Reading Shane’s post, I gather that AppleScript regards the two as synonyms, and works the same way, but maybe the classname differs, and that’s that, with regards to how they are passed around to droplets for instance.
You should be able to get the original item at least after you have cast the bkmrk file to an alias file. (Haven’t tested it yet.)
There is an difference between alias file and alias record (known as alias class in AppleScript). Alias records are deprecated to the Carbon Core Deprecations document and Apple suggest no longer to use alias records. I think that’s the reason why your get bookmarks on a droplet, the system is up-to-date. Either way, if an alias record and bookmark are the same or not, alias records should no longer be used.
If an alias record or bookmark is stored on disk then both will turn into an alias file (Apple’s implementation of symbolic link). So there is/should be no difference between bookmarks and alias records once they’re stored on the disk according to Apple’s documentation. But Shane’s tests proves on cocoabuilder otherwise, files created from the Finder and from the NSURL class using the writeBookmarkData method are different in size.
In addition to shane’s post on cocoabuilder: If you read the Alias Manager Reference Apple is talking about two types of alias records, standard and minimal alias records. So I wouldn’t be surprised that there are two types of alias files too (standard and minimal). Maybe, this is guessing, NSURL uses the minimal alias file type to store them and the Finder is using the standard alias file type. Like I said it’s a guess but maybe it clarifies the difference in file size.
As I understand it, bookmarks are a replacement for alias records – all alias files made on Macs running 10.6 or later are bookmarks. They are different, although they might be largely a matter of different packaging.
Thanks for the link DJ Bazzie Wazzie, I think I have come across the document earlier, but neglected to read it, due to the red crayons in it. (Every method mentioned was deprecated at least in 10.8)
I have also noticed beforehand, that I can read an alias as a bookmark with CoreServices, I just haven’t tried it the other way around.
There are also two types of Bookmarks, the one regular type, and the other with security options, to be used with Sandboxed Applications. (I guess this type is nothing you would/could use with finder or AppleScript for security reasons anyway, so this bookmark type fits nicely outside the picture, leaving us with the two alias types.
Thanks for the CarbonCoreDeprecation document as well! it has also slipped by me.
I really recommend using the /usr/include/AssertMacros.h if someone is programming in C! They are utterly cool!

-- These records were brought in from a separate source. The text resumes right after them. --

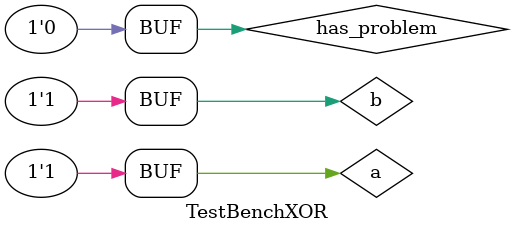
<source format=v>
module TestBenchXOR(
);
    reg a,b;
    reg has_problem=0;
    initial begin
    
        a=0;
        b=0;
        #100
        if (x.ans !==0)begin
            has_problem=1;
            $display("have problem on calc 0 0");
            end
       
        a=1;
        b=0;
        #100
        if (x.ans !==1)begin
            has_problem=1;
            $display("have problem on calc 1 0");
            end
       
        a=0;
        b=1;
        #100
        if (x.ans !==1)begin
            has_problem=1;
            $display("have problem on calc 0 1");
            end
            
        a=1;
        b=1;
        #100
        if (x.ans !==0)begin
            has_problem=1;
            $display("have problem on calc 1 1");
            end
            
        if (has_problem === 0)
            $display("everything is ok");  
            
    end
    
    XOR x(.A(a),.B(b),.ans());
endmodule    
</source>
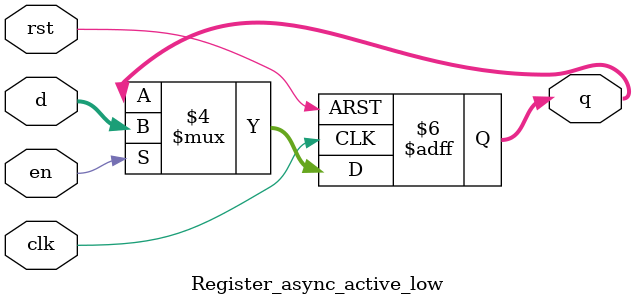
<source format=v>
module Register_without_en #(parameter WIDTH = 8)(
  input clk, rst,
  input [WIDTH-1:0] d,
  output reg [WIDTH-1:0] q
);
  
  always @(posedge clk) begin
    if (rst) // active low reset
      q <= {WIDTH{1'b0}};
    else 
      q <= d;
  end
  
endmodule

// Register with enable and async active low reset
module Register_async_active_low #(parameter WIDTH = 8)(
  input clk, rst, en,
  input [WIDTH-1:0] d,
  output reg [WIDTH-1:0] q
);
  
  always @(posedge clk or negedge rst) begin
    if (!rst) // active low reset
      q <= {WIDTH{1'b0}};
    else if (en)
      q <= d;
    else 
      q <= q;
  end
  
endmodule

</source>
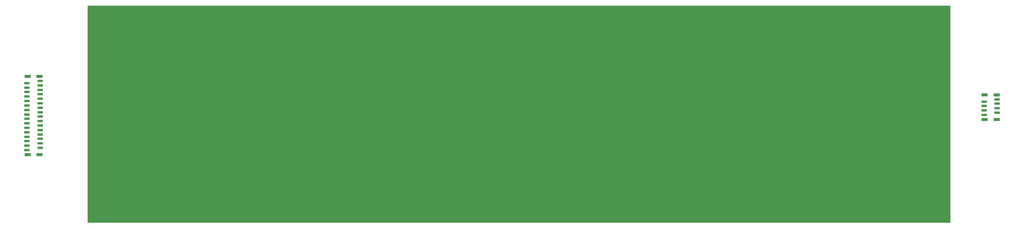
<source format=gbs>
G04 #@! TF.GenerationSoftware,KiCad,Pcbnew,6.0.8+dfsg-1~bpo11+1*
G04 #@! TF.CreationDate,2023-03-24T18:57:11-04:00*
G04 #@! TF.ProjectId,captouch_sensor_diamond_hatched,63617074-6f75-4636-985f-73656e736f72,rev?*
G04 #@! TF.SameCoordinates,Original*
G04 #@! TF.FileFunction,Soldermask,Bot*
G04 #@! TF.FilePolarity,Negative*
%FSLAX46Y46*%
G04 Gerber Fmt 4.6, Leading zero omitted, Abs format (unit mm)*
G04 Created by KiCad (PCBNEW 6.0.8+dfsg-1~bpo11+1) date 2023-03-24 18:57:11*
%MOMM*%
%LPD*%
G01*
G04 APERTURE LIST*
%ADD10C,0.150000*%
%ADD11R,1.200000X0.600000*%
%ADD12R,1.400000X0.800000*%
G04 APERTURE END LIST*
D10*
X62825000Y-55825000D02*
X255250000Y-55825000D01*
X255250000Y-55825000D02*
X255250000Y-104275000D01*
X255250000Y-104275000D02*
X62825000Y-104275000D01*
X62825000Y-104275000D02*
X62825000Y-55825000D01*
G36*
X62825000Y-55825000D02*
G01*
X255250000Y-55825000D01*
X255250000Y-104275000D01*
X62825000Y-104275000D01*
X62825000Y-55825000D01*
G37*
D11*
X52125000Y-72625000D03*
X49225000Y-73125000D03*
X52125000Y-73625000D03*
X49225000Y-74125000D03*
X52125000Y-74625000D03*
X49225000Y-75125000D03*
X52125000Y-75625000D03*
X49225000Y-76125000D03*
X52125000Y-76625000D03*
X49225000Y-77125000D03*
X52125000Y-77625000D03*
X49225000Y-78125000D03*
X52125000Y-78625000D03*
X49225000Y-79125000D03*
X52125000Y-79625000D03*
X49225000Y-80125000D03*
X52125000Y-80625000D03*
X49225000Y-81125000D03*
X52125000Y-81625000D03*
X49225000Y-82125000D03*
X52125000Y-82625000D03*
X49225000Y-83125000D03*
X52125000Y-83625000D03*
X49225000Y-84125000D03*
X52125000Y-84625000D03*
X49225000Y-85125000D03*
X52125000Y-85625000D03*
X49225000Y-86125000D03*
X52125000Y-86625000D03*
X49225000Y-87125000D03*
X52125000Y-87625000D03*
X49225000Y-88125000D03*
D12*
X52025000Y-71625000D03*
X49325000Y-71625000D03*
X52025000Y-89125000D03*
X49325000Y-89125000D03*
D11*
X265775000Y-76750000D03*
X262875000Y-77250000D03*
X265775000Y-77750000D03*
X262875000Y-78250000D03*
X265775000Y-78750000D03*
X262875000Y-79250000D03*
X265775000Y-79750000D03*
X262875000Y-80250000D03*
D12*
X265675000Y-75750000D03*
X262975000Y-75750000D03*
X265675000Y-81250000D03*
X262975000Y-81250000D03*
M02*

</source>
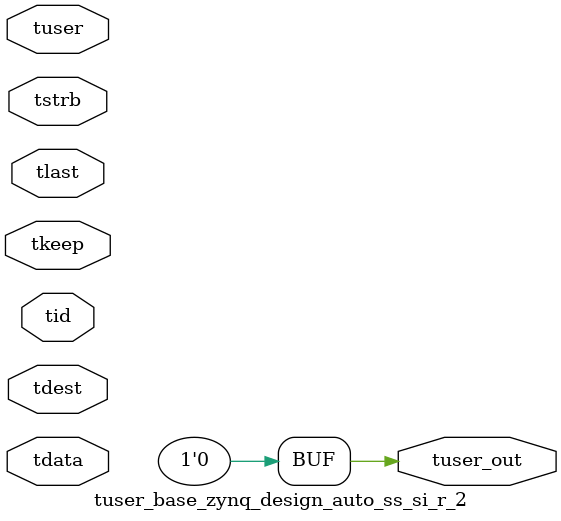
<source format=v>


`timescale 1ps/1ps

module tuser_base_zynq_design_auto_ss_si_r_2 #
(
parameter C_S_AXIS_TUSER_WIDTH = 1,
parameter C_S_AXIS_TDATA_WIDTH = 32,
parameter C_S_AXIS_TID_WIDTH   = 0,
parameter C_S_AXIS_TDEST_WIDTH = 0,
parameter C_M_AXIS_TUSER_WIDTH = 1
)
(
input  [(C_S_AXIS_TUSER_WIDTH == 0 ? 1 : C_S_AXIS_TUSER_WIDTH)-1:0     ] tuser,
input  [(C_S_AXIS_TDATA_WIDTH == 0 ? 1 : C_S_AXIS_TDATA_WIDTH)-1:0     ] tdata,
input  [(C_S_AXIS_TID_WIDTH   == 0 ? 1 : C_S_AXIS_TID_WIDTH)-1:0       ] tid,
input  [(C_S_AXIS_TDEST_WIDTH == 0 ? 1 : C_S_AXIS_TDEST_WIDTH)-1:0     ] tdest,
input  [(C_S_AXIS_TDATA_WIDTH/8)-1:0 ] tkeep,
input  [(C_S_AXIS_TDATA_WIDTH/8)-1:0 ] tstrb,
input                                                                    tlast,
output [C_M_AXIS_TUSER_WIDTH-1:0] tuser_out
);

assign tuser_out = {1'b0};

endmodule


</source>
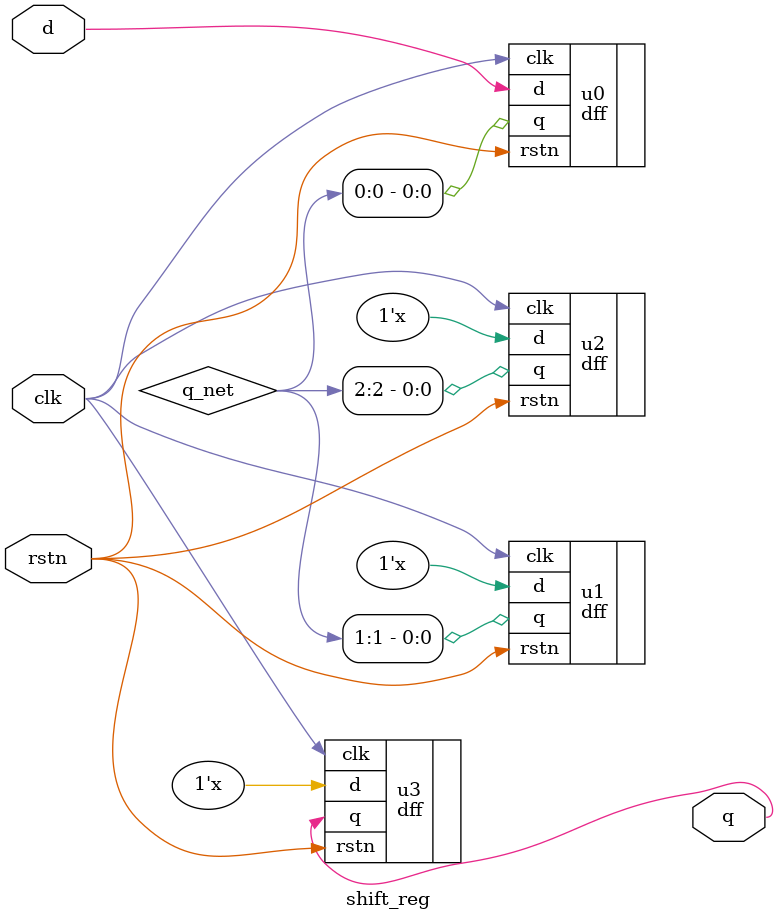
<source format=v>
module shift_reg ( input d,
                   input clk,
                   input rstn,
                  output q);
  wire [2:0] q_net;
  dff u0 (.d(d), .clk(clk), .rstn(rstn), .q(q_net[0]));
  dff u1 (.d(d_net[0]), .clk(clk), .rstn(rstn), .q(q_net[1]));
  dff u2 (.d(d_net[1]), .clk(clk), .rstn(rstn), .q(q_net[2]));
  dff u3 (.d(d_net[2]), .clk(clk), .rstn(rstn), .q(q));
  
endmodule
</source>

There are usage examples all over in older XCode Carbon Projects, but they are very handy when using CoreFoundation as well, (and really easy to use).
For the record: Finder 10.5 (Leopard) already created an hybrid that are bookmark compatible but also alias records. Finder in Tiger was an Carbon application so I don’t think it was using bookmark compatible alias files. Also the hexdump of an alias file looks a lot different in Tiger than in (Snow) Leopard.
Now it makes all sense knowing that 10.5 is already using different kind of alias files that were compatible with book marks and alias records. Because what you’ve said is that when I create an alias in Tiger I can still use it in Leopard and Snow Leopard. When I create an alias in Leopard I can use it in Tiger and Snow Leopard. So far so good but when I create an alias in Snow Leopard, I can use it in Leopard but it won’t work in Tiger. So it’s all upwards compatible but not entirely downwards compatible. Conclusion is that Finder is creating different alias file through Tiger (Alias Record), Leopard (hybrid) and Snow Leopard (Bookmark).